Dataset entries
· · · · ·
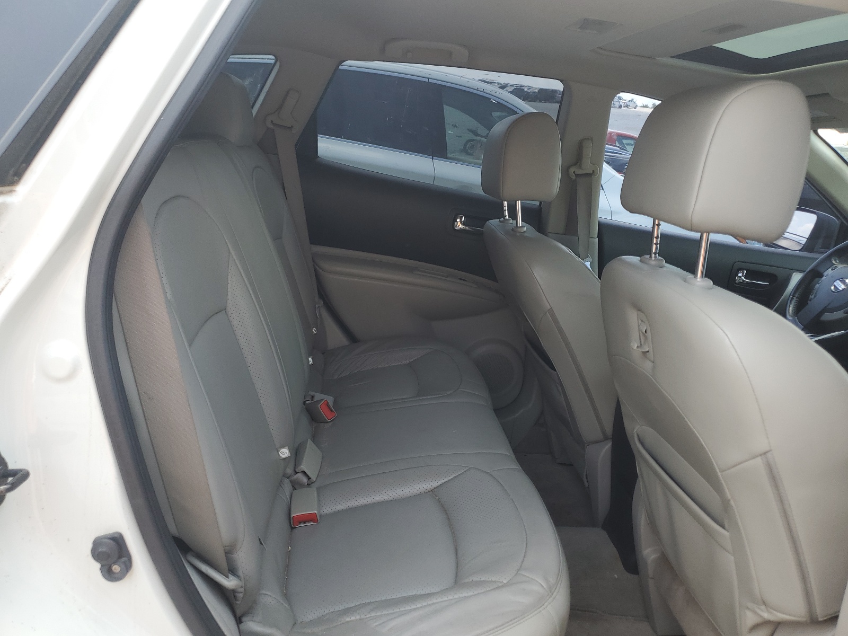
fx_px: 637
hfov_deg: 67.3
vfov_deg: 53.1
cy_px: 318
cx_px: 424
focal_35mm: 26
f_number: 1.5
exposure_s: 1/217
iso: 50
· · · · ·
WORK TO COMPLETE:
Output each record precisely as it appears, and drop every picture.

SOLUTION TO THE PROBLEM:
fx_px: 637
hfov_deg: 67.3
vfov_deg: 53.1
cy_px: 318
cx_px: 424
focal_35mm: 26
f_number: 1.5
exposure_s: 1/217
iso: 50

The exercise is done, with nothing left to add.